- [SECCIÓN DEL DOCUMENTO]
Lo que hace años fue santo y seña de una actitud que se lucía con orgullo, está hoy demodé. Esa es la realidad, por mucho que les duela a quienes a ello jugaron y presumieron, enarbolando grandes bufandas, trencas desgastadas, pelo largo y desaliñadas barbas, hoy encanecidas porque el tiempo no perdona.

No sé si los aparentemente “progres” que todavía quedan por el mundo tienen claro qué es ser progresista o si todavía viajan por el marihuano limbo pensando que su posición está definida en el pacifismo que predican,  aunque voten a partidos que mandan jóvenes a guerras pacificadoras, sin percibir la contradicción.

Tampoco sé si estos “progres” siguen atribuyéndose la paternidad del nacionalismo sin percibir que hay nacionalistas de todos los colores. Ignoro si continúan llamando carcas a los creyentes, aislándolos del grupo “progre” que se declara ateo o seguidor del budismo o del hinduismo, olvidando que hay descreídos en la derecha y meapilas en la izquierda.

Tal vez sigan creyendo que fumar “maría” y quemar bolitas de “chocolate” con hebras de Fortuna en la palma de la mano es patrimonio exclusivo de ellos, desconociendo que a este deporte se apuntan ciudadanos de  todos los bandos.

- [INSTRUCCIONES]
- A) Enumera las prendas y los rasgos de aspecto que, según el fragmento, enarbolaban quienes jugaron y presumieron de aquella actitud.
- B) Transcribe tal cual el pasaje del fragmento que va desde "Lo que hace" hasta "percibir la contradicción.", ambos incluidos.
Los registros no hacen falta aquí.

Datos de puntos esqueléticos:
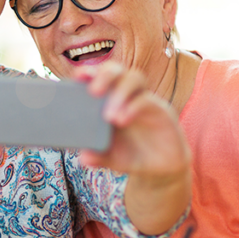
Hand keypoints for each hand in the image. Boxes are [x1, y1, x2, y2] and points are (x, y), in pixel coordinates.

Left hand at [75, 62, 189, 180]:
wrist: (160, 167)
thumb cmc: (130, 155)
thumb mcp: (110, 158)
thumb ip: (97, 157)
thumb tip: (84, 158)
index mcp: (109, 101)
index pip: (98, 77)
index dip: (88, 72)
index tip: (78, 77)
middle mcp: (127, 95)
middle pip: (117, 70)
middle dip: (104, 75)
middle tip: (94, 92)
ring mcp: (144, 100)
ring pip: (134, 78)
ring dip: (119, 93)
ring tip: (109, 117)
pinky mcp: (161, 110)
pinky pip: (147, 100)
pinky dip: (133, 107)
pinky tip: (123, 120)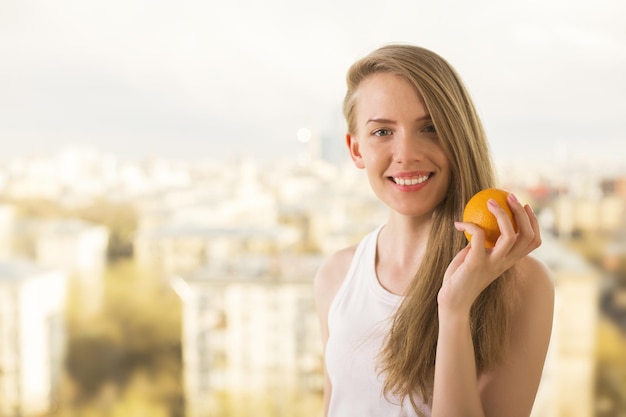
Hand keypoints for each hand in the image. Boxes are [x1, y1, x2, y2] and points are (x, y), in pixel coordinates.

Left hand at [437, 193, 541, 314]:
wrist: (452, 302)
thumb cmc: (461, 278)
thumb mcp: (475, 257)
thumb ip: (481, 244)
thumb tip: (479, 222)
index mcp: (508, 261)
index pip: (533, 241)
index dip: (534, 222)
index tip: (525, 205)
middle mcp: (505, 262)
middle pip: (528, 235)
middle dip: (522, 212)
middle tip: (509, 196)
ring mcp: (492, 263)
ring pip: (510, 235)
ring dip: (502, 214)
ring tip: (490, 201)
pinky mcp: (476, 263)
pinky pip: (478, 236)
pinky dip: (470, 225)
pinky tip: (459, 224)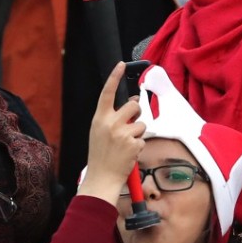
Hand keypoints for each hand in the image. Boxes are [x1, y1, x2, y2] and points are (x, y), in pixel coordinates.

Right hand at [77, 62, 145, 204]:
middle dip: (136, 113)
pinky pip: (143, 139)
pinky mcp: (133, 144)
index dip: (114, 77)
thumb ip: (112, 117)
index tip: (121, 64)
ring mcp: (122, 133)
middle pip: (133, 106)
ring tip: (125, 145)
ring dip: (137, 133)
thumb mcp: (99, 132)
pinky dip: (138, 146)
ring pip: (141, 124)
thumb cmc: (101, 155)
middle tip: (130, 125)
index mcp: (99, 118)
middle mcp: (110, 123)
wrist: (101, 178)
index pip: (107, 93)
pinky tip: (128, 154)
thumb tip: (133, 103)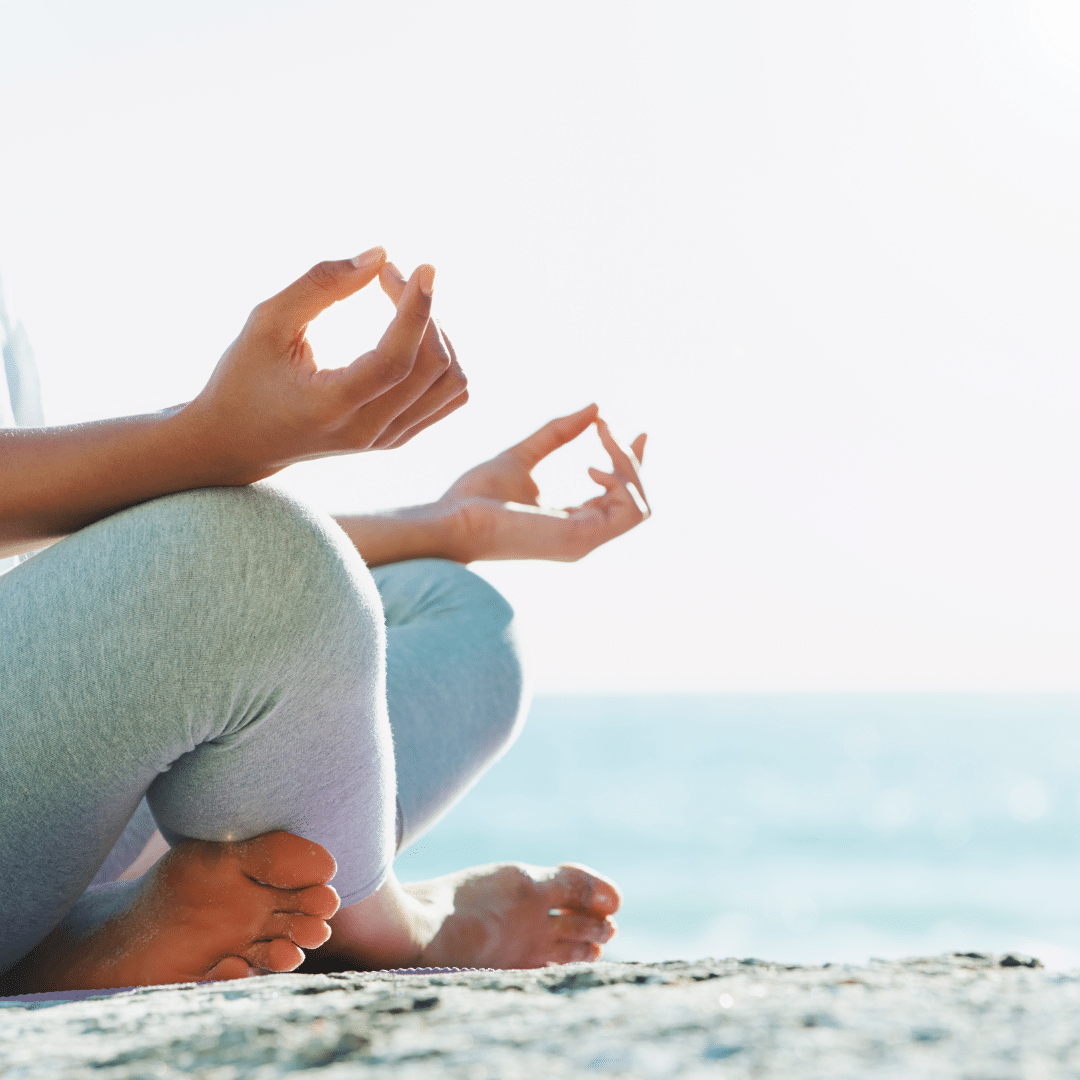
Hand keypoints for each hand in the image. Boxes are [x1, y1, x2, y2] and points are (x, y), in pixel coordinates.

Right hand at [182, 247, 467, 482]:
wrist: (239, 442)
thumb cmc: (245, 376)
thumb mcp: (267, 322)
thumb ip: (320, 284)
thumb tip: (380, 254)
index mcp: (331, 405)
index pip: (396, 360)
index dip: (417, 310)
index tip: (423, 268)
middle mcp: (367, 430)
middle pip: (433, 367)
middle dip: (422, 311)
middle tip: (388, 276)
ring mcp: (387, 439)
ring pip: (451, 384)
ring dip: (439, 335)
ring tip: (402, 306)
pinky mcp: (397, 438)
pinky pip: (448, 398)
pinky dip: (443, 361)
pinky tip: (412, 336)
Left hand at [438, 404, 649, 561]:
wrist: (451, 519)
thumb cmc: (475, 496)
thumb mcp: (523, 454)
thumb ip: (558, 434)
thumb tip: (595, 408)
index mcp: (571, 521)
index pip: (620, 498)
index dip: (635, 464)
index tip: (641, 432)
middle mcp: (583, 535)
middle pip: (637, 500)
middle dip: (631, 458)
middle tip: (605, 428)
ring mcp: (584, 541)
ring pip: (640, 506)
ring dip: (629, 466)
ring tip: (602, 441)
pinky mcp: (581, 538)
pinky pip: (629, 512)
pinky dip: (621, 482)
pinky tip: (594, 466)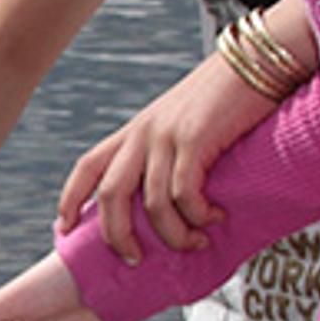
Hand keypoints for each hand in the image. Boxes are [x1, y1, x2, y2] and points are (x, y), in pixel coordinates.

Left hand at [57, 46, 283, 260]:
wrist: (257, 60)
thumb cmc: (226, 98)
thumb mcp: (183, 124)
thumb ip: (168, 153)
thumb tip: (171, 199)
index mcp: (134, 130)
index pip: (87, 166)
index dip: (70, 199)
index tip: (62, 229)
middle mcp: (142, 133)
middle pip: (109, 194)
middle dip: (116, 234)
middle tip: (134, 260)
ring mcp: (166, 135)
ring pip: (151, 203)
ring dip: (171, 234)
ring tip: (193, 243)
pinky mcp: (194, 138)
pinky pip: (183, 192)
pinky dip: (196, 215)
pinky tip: (215, 218)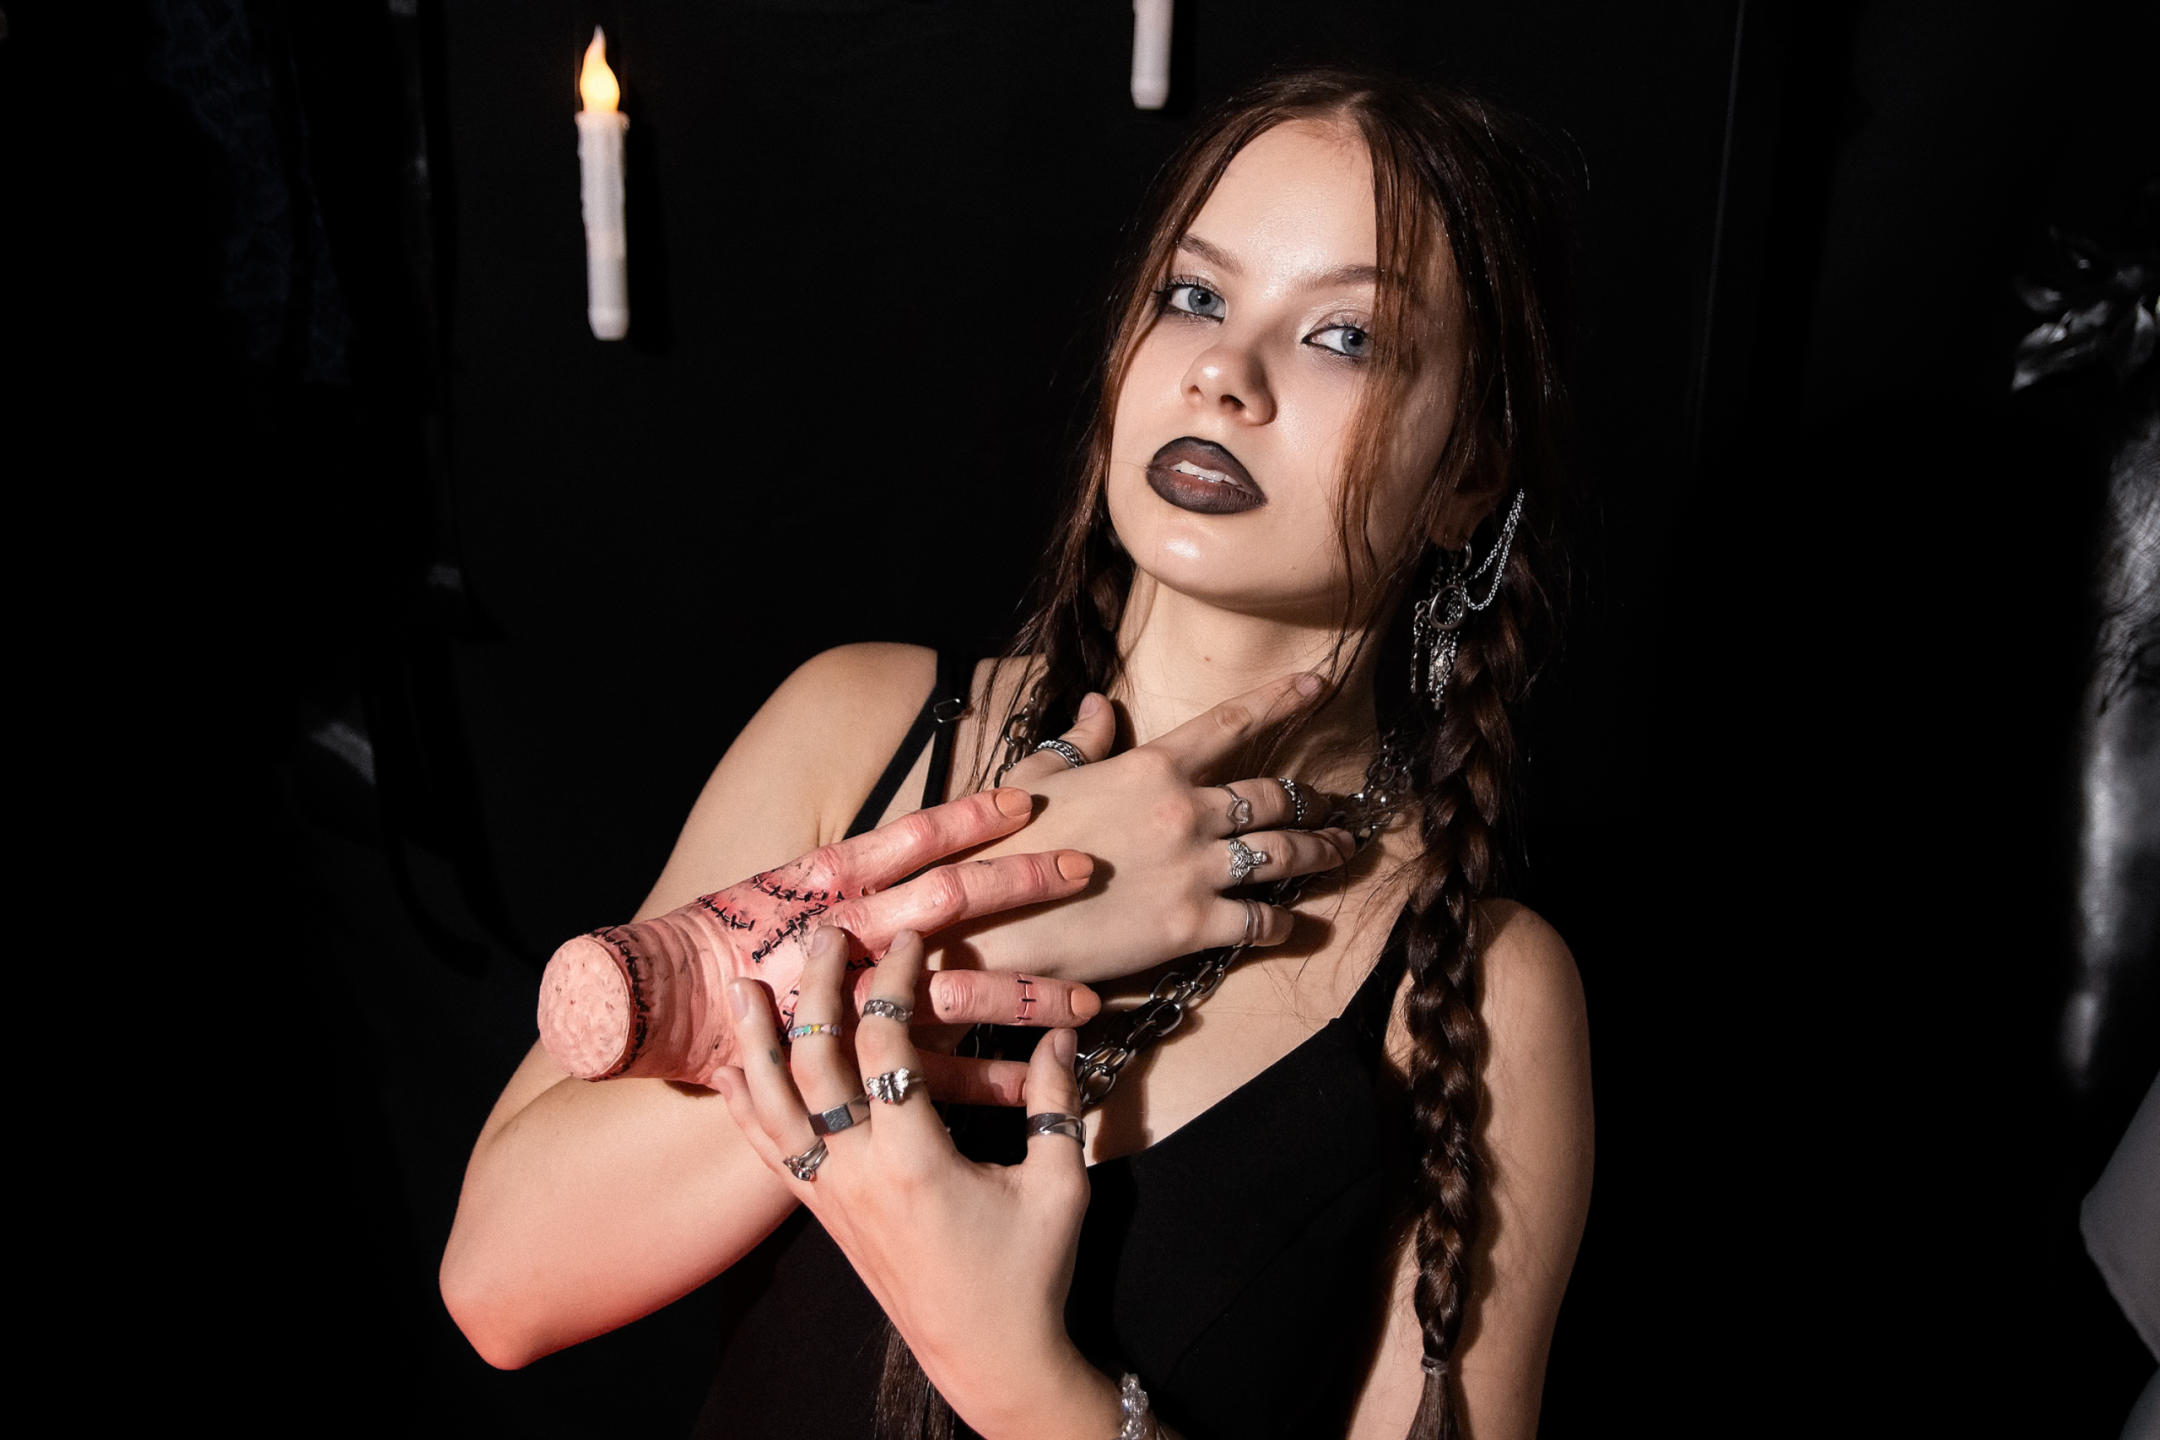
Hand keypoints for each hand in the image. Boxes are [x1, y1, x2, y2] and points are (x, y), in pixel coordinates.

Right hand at [537, 787, 1101, 1099]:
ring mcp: (848, 1001)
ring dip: (1027, 995)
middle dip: (1021, 885)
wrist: (654, 1005)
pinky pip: (935, 1074)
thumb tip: (923, 828)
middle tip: (1088, 870)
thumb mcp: (789, 878)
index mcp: (826, 880)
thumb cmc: (723, 934)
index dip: (971, 813)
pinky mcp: (850, 1062)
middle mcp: (842, 932)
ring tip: (1094, 1001)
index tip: (1031, 799)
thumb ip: (859, 858)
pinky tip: (1046, 1079)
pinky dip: (993, 1077)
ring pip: (954, 995)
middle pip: (949, 900)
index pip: (913, 834)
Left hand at [714, 926, 1115, 1439]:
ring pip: (772, 1107)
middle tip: (823, 933)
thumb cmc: (1029, 1274)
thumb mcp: (1060, 1184)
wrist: (987, 1359)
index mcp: (916, 1160)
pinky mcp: (822, 1217)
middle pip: (814, 1063)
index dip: (892, 982)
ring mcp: (831, 1198)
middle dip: (815, 989)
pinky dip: (746, 1107)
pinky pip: (768, 1154)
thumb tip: (1063, 1030)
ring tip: (745, 985)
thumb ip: (1057, 1101)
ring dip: (757, 1042)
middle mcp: (859, 1175)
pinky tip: (734, 1071)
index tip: (907, 938)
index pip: (885, 1047)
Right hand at [940, 673, 1358, 986]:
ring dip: (1320, 851)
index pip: (1231, 723)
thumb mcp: (1037, 777)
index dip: (1282, 701)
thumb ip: (1081, 741)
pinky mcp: (1192, 927)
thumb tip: (1099, 705)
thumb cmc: (1001, 843)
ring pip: (1282, 854)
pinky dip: (1282, 921)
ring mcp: (1193, 870)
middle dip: (1311, 801)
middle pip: (1272, 798)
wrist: (987, 918)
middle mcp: (1184, 811)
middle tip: (1333, 807)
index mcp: (1150, 767)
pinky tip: (1292, 923)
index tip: (1320, 684)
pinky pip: (1257, 920)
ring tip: (1342, 850)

- [RESULTADOS POR TAREA]
- A)
- Grandes bufandas
- Trencas desgastadas
- Pelo largo
- Desaliñadas barbas

- B)
Lo que hace años fue santo y seña de una actitud que se lucía con orgullo, está hoy demodé. Esa es la realidad, por mucho que les duela a quienes a ello jugaron y presumieron, enarbolando grandes bufandas, trencas desgastadas, pelo largo y desaliñadas barbas, hoy encanecidas porque el tiempo no perdona.

No sé si los aparentemente “progres” que todavía quedan por el mundo tienen claro qué es ser progresista o si todavía viajan por el marihuano limbo pensando que su posición está definida en el pacifismo que predican,  aunque voten a partidos que mandan jóvenes a guerras pacificadoras, sin percibir la contradicción.